Now I think of my virtual trading account in which I create virtual wealth through electronic trades on a virtual trading floor, where after three days virtual money and virtual shares change hands.  Then it is recorded in a virtual trading e-confirmation and I’m provided a monthly e-statement with my virtual holdings.  I have healthy net worth, but only as long as others are willing to accept my virtual money, or I can liquidate my virtual assets which are in the form of stock shares that my brokerage account holds for me electronically.  I feel that my investment life is trapped in the Matrix, and I wonder when someone will offer me a choice between the red or the blue pill.  “Welcome to the real world”.

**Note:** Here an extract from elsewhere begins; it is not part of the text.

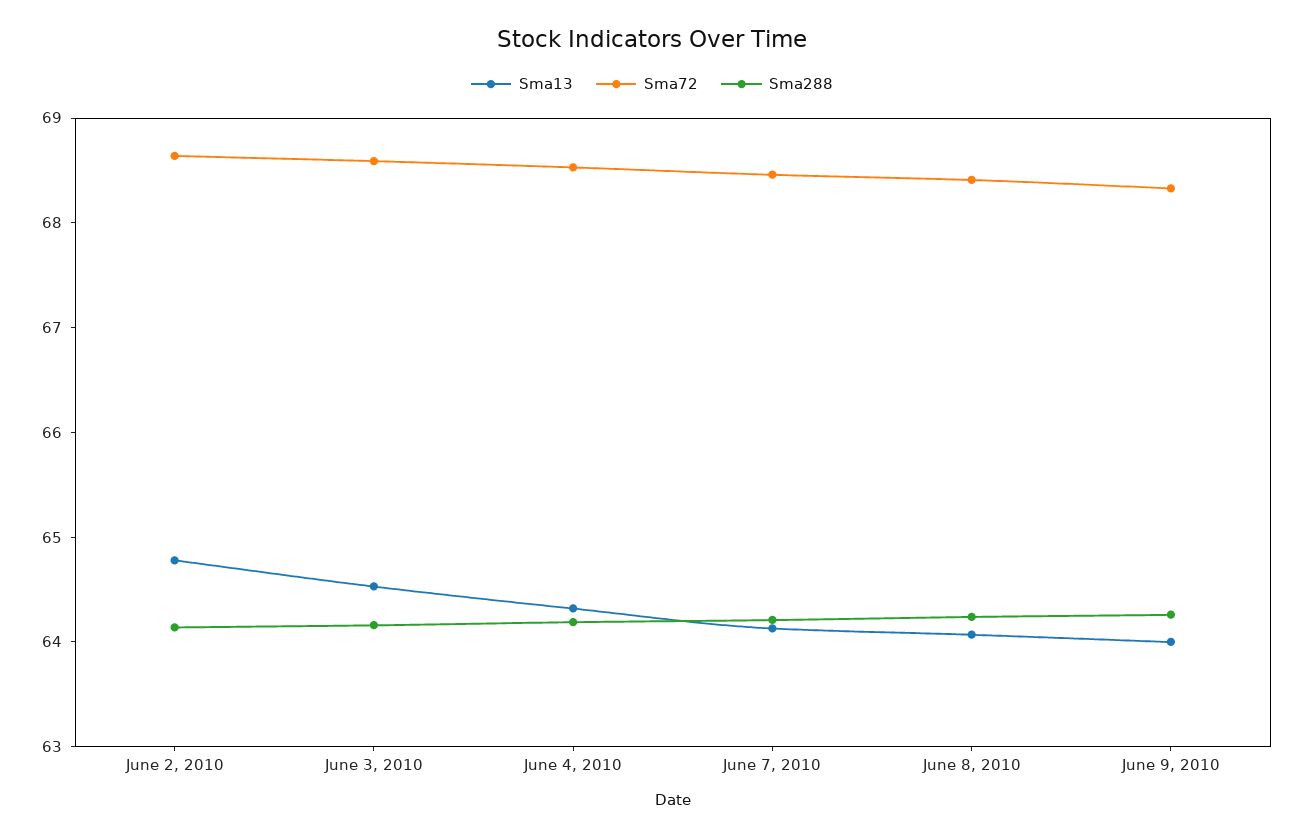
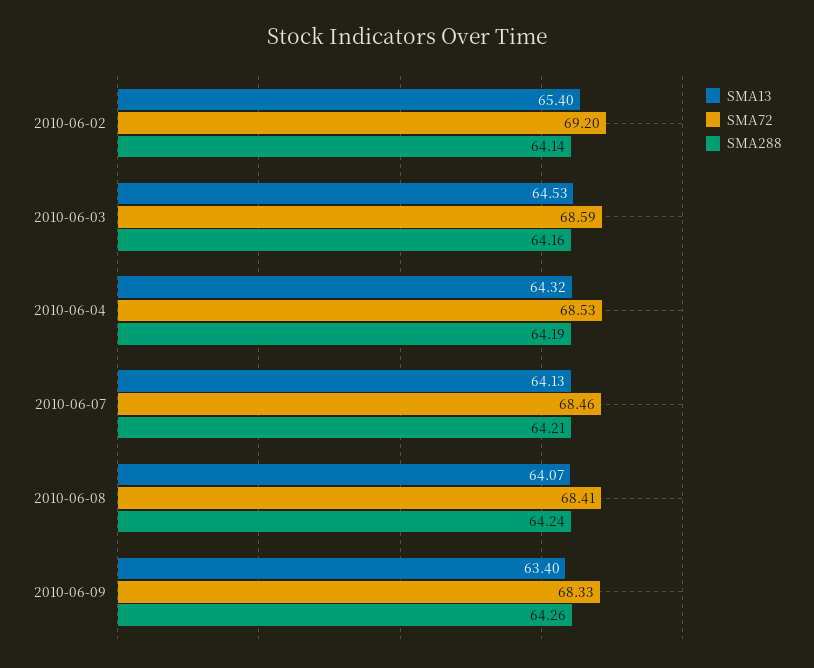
Sma13, June 2, 2010: 64.8 -> 65.4
Sma72, June 2, 2010: 68.6 -> 69.2
Sma13, June 9, 2010: 64 -> 63.4

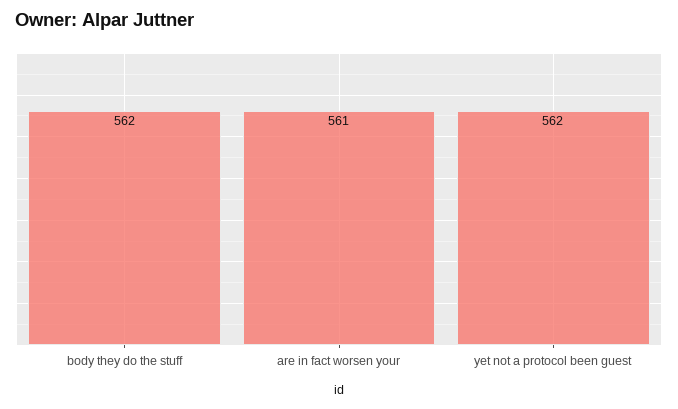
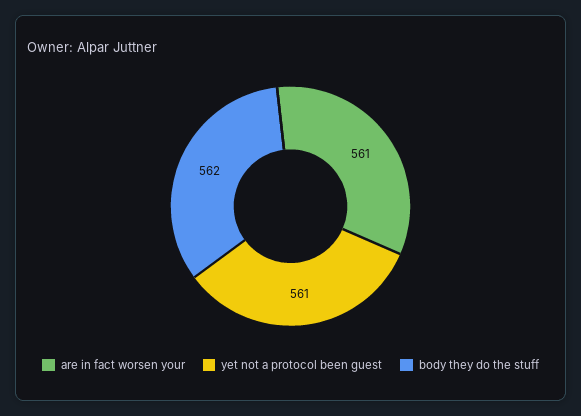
yet not a protocol been guest: 562 -> 561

There are today investors insisting upon physical delivery of precious metals.  Banks have perhaps taken massive short positions, selling virtual gold and silver without having much or any of the real stuff.  The word on the street, e.g., is that J. P. Morgan has a massive short position in silver (see Eric Fry); Mish argues that J. P. Morgan probably has a hedged position, but he is admittedly speculating:

If JPM is hurting as the silver bulls claim, pray tell why does it not show up somewhere? Where is the proof JP Morgan is naked short silver?

To be fair, I do wish JPMorgan would comment on this. Why don’t they?

Why don’t they indeed?

Is it possible to create virtual inflation?  What would it look like? I know this: the metaphor of saying that the central banks are “printing money” is worn out and does not adequately reflect the vast quantity of virtual wealth that has been create ex nihilo.  So I suggest we call it instead “virtual money”–or the like, so that we the people can began to get our heads around what the banks are doing to our assets.